Vous préconisez que les demandeurs d’asile soient plus vite intégrés à l’économie…

N. VALLAUD-BELKACEM Oui, ils rapportent surtout si on les accompagne bien. La France fait partie des pays de l’UE qui ne facilitent pas l’accès au marché du travail des demandeurs d’asile, obligeant à de longs mois d’inactivité, ce qui complique leur intégration et pèse sur les finances publiques. Malgré les lois annuelles sur l’immigration, cet accès rapide au travail ou aux cours de français n’est toujours pas réglé, c’est totalement contrepro-ductif. Plusieurs études en Europe du Nord montrent les effets positifs d’un bon accompagnement, notamment sur la réussite scolaire des enfants et la baisse de la délinquance juvénile. Voilà qui devrait interpeller les pouvoirs publics.

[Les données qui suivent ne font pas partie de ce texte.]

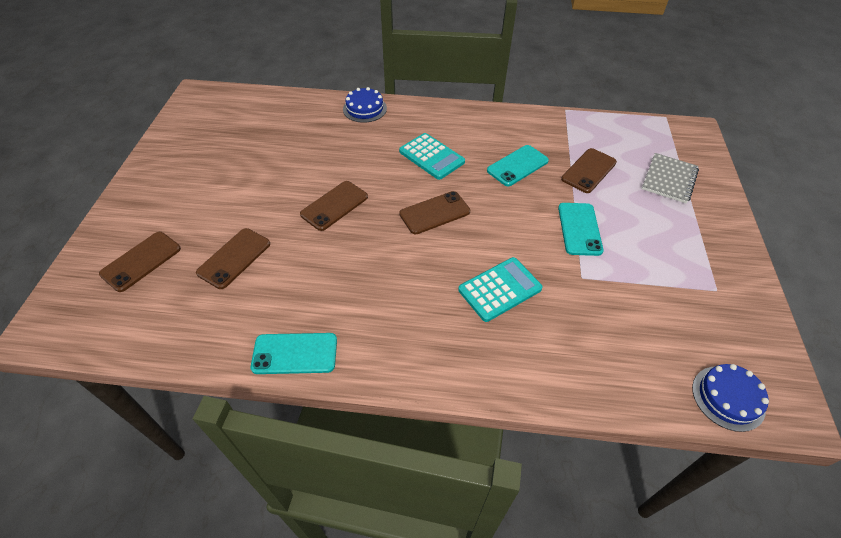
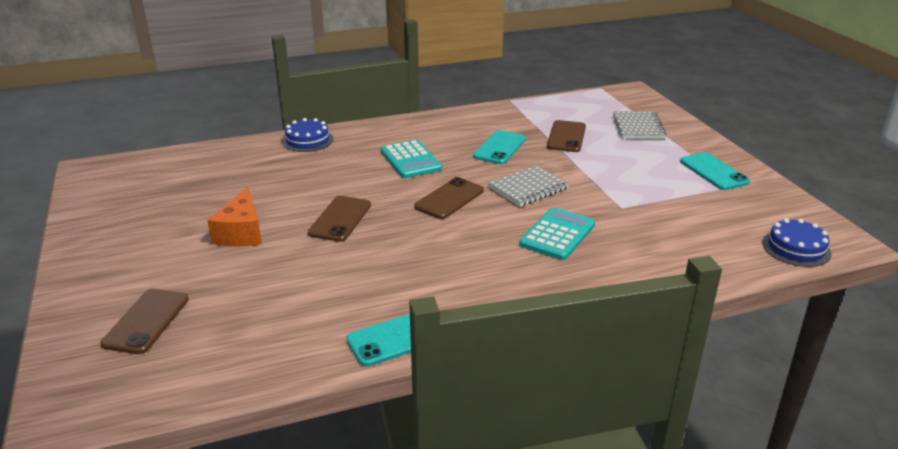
camera: 25 degrees left, 20 degrees down
(234, 258) = (262, 287): brown phone -> none
(255, 195) = (241, 232): none -> orange cheese
(431, 157) = (410, 160): turquoise calculator -> turquoise calculator turned 45 degrees clockwise
(511, 223) = (528, 188): none -> grey notebook
(579, 229) = (591, 176): turquoise phone -> turquoise phone (713, 172)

La gauche peut-elle regagner la bataille culturelle sur ce sujet?

B. MICHALLET Lemanque de transparence sur les politiques publiques alimente l’idée d’une concurrence entre Français et étrangers menant à des conclusions simplistes, comme « l’appel d’air », jamais prouvées.

Pourtant, la question des déserts médicaux montre la complexité du sujet: de nombreux Français en souffrent, et ce sont souvent des étrangers qui y remédient en venant exercer comme professionnels de santé.

N. VALLAUD-BELKACEM L’appétence pour des sociétés enrichies par la diversité et l’accueil digne est plus forte qu’on ne le pense, mais les partis humanistes ne la valorisent pas assez. Lors des législatives de 2017, une étude internationale a montré que les références positives à l’immigration étaient très rares dans les programmes politiques. Tant que les progressistes resteront sur la défensive, ils peineront à proposer un récit alternatif attractif. Sans ce contre-récit, un « migration-scepticisme» s’installe, comme pour le climat. Il est essentiel de redonner de la voix sur ce sujet.